During her childhood, Irvin spent weeks at the Roosevelt Warm Springs Institute for Rehabilitation in Georgia, a disability haven for people with polio founded by Franklin D. Roosevelt in 1930. In a world of stairs and narrow doorways, this accessible oasis was a both a refuge and a torture chamber for her, a place to be poked, prodded, looked over and talked about as if she were a lab specimen, but also a place with no worries of being taunted or teased, a place where she could find ways to make her life a bit more digestible.

Irvin doesn't start out as a disability activist -- she stumbles into it, meeting the pioneers of disability advocacy who happen to cross her path while attending college. All her trials and triumphs are in plain view: counselors discouraging her ambitions; a mother who couldn't cope with a high-level disability; boyfriends who eventually became personal care assistants and more. Irvin's book spells out what it was like to fight for accessibility when there was none. Setting aside her fear, she plunged ahead, unaware of the obstacles that would litter her path.

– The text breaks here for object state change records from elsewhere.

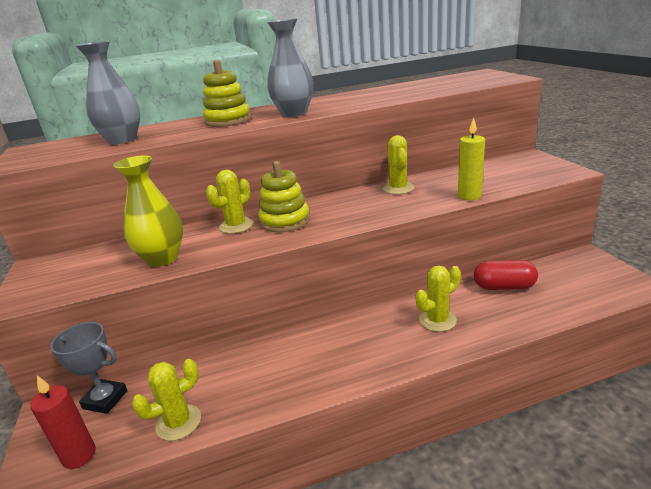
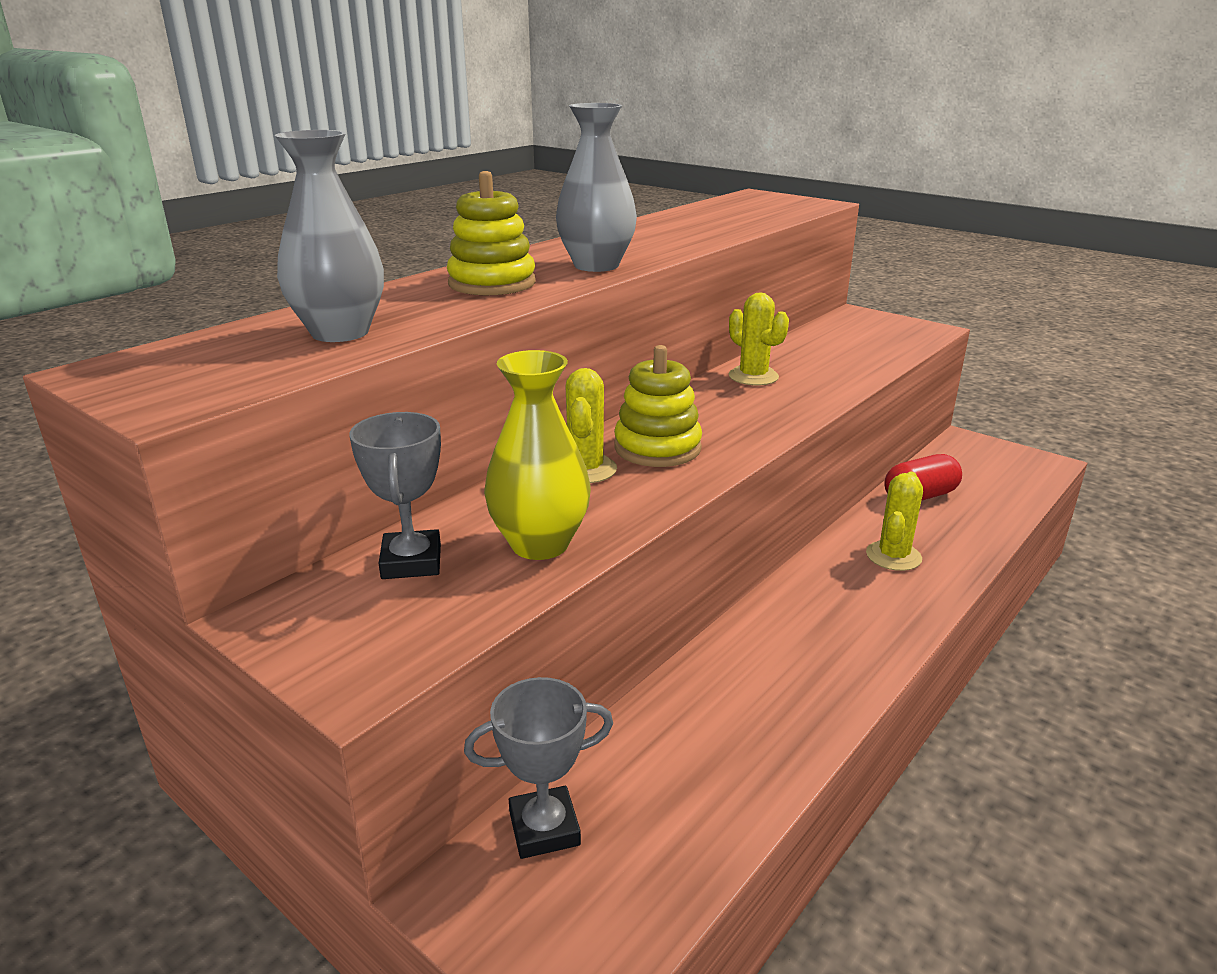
camera: 35 degrees left, 0 degrees up
red candle [30,375,96,469] -> none
yellow cactus [132,359,201,441] -> none
yellow candle [458,118,485,200] -> none
none -> grey trophy [349,412,441,579]

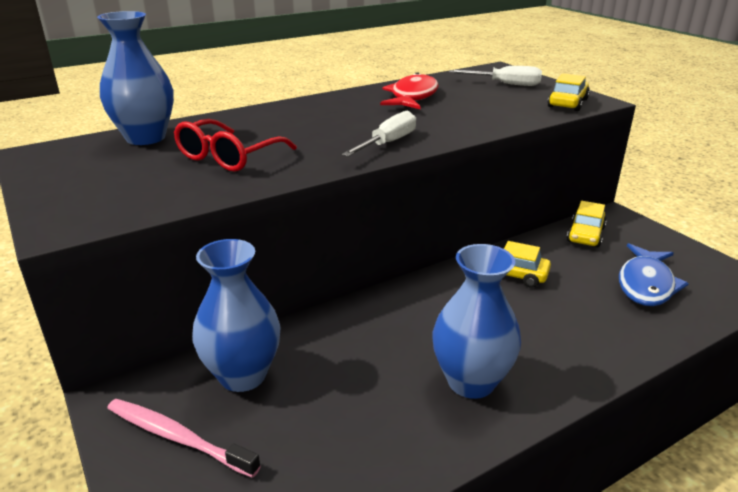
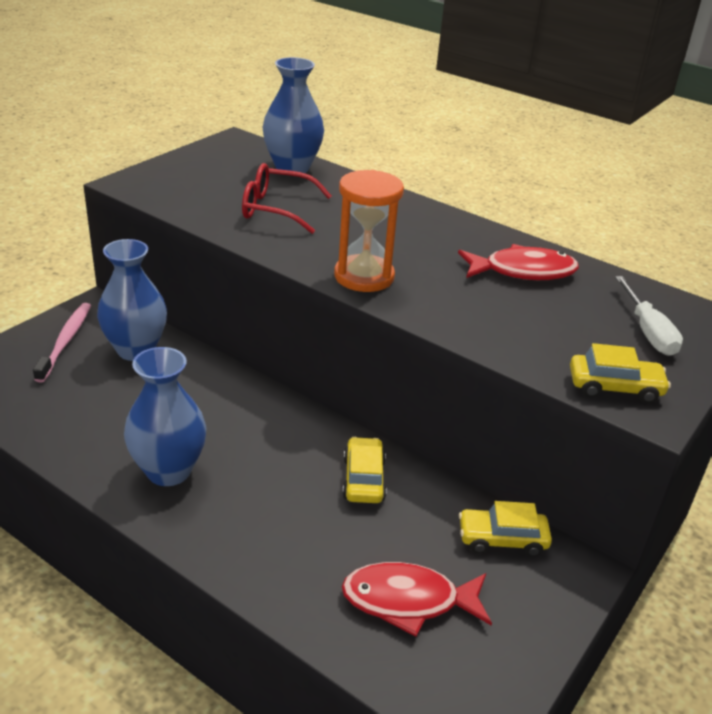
camera: 65 degrees right, 5 degrees up
white screwdriver [342,111,416,157] -> orange hourglass [334,170,404,292]
blue fish [619,243,689,306] -> red fish [342,562,492,637]

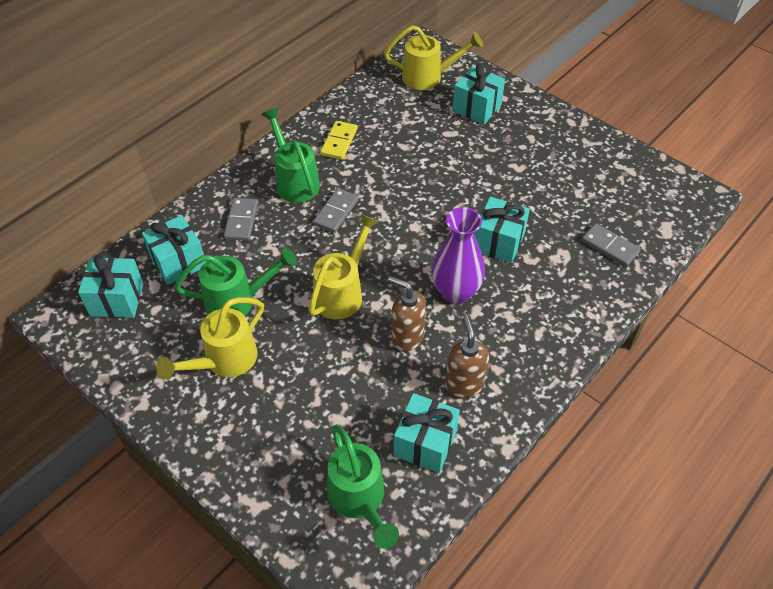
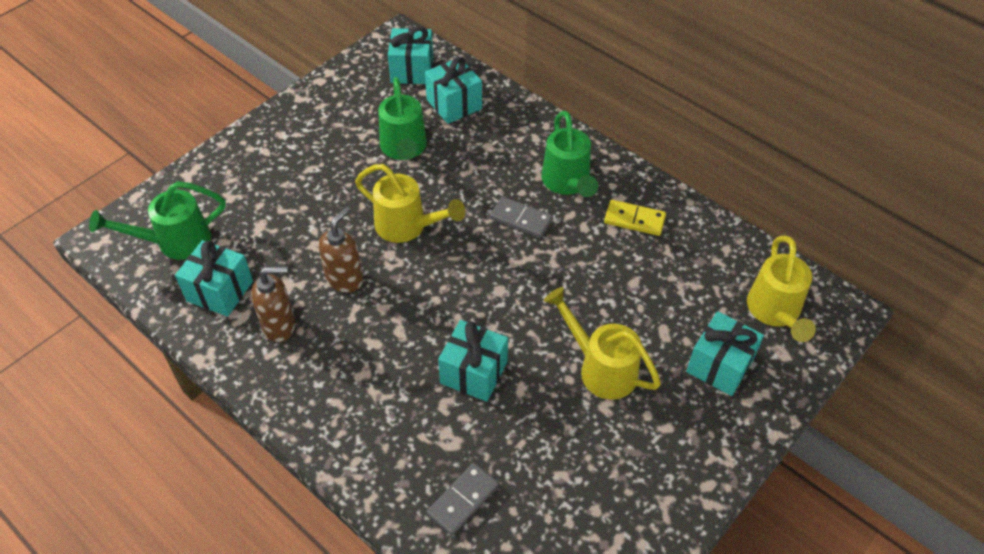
camera: 90 degrees right, 0 degrees up
yellow watering can [156,297,264,380] -> yellow watering can moved to [544,287,661,400]
grey domino [223,198,258,241] -> none
green watering can [261,108,320,202] -> green watering can turned 105 degrees clockwise [541,111,598,197]
purple vase [431,207,485,304] -> none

The book is candid, sustaining the reader's interest with the little details that make up the cornerstones of disability acculturation.. Irvin slowly gets down to the dirty drama, stripping away emotions once kept in check. She admits she never liked asking for help, and admits accepting being put to bed for hours, sometimes all day, for the convenience of others. Her compliance was the norm for many [of us for ] generations. Her book shows how silence can turn into a jail of one's own making. We watch as Irvin fights to find the key of release.

Ironically, it takes her father's own illness to get him to realize just how difficult her life was. Her father was much like mine -- giving her opportunities rather than public displays of affection. . It is a poignant moment when he finally acknowledges that she had done much more to be independent than he gave her credit for.

There are no charts, graphs or statistics in Home Bound -- it is a like a novel in every sense. Irvin wrote a book that looks straight at us through the eyes of living disabled, and rarely blinks.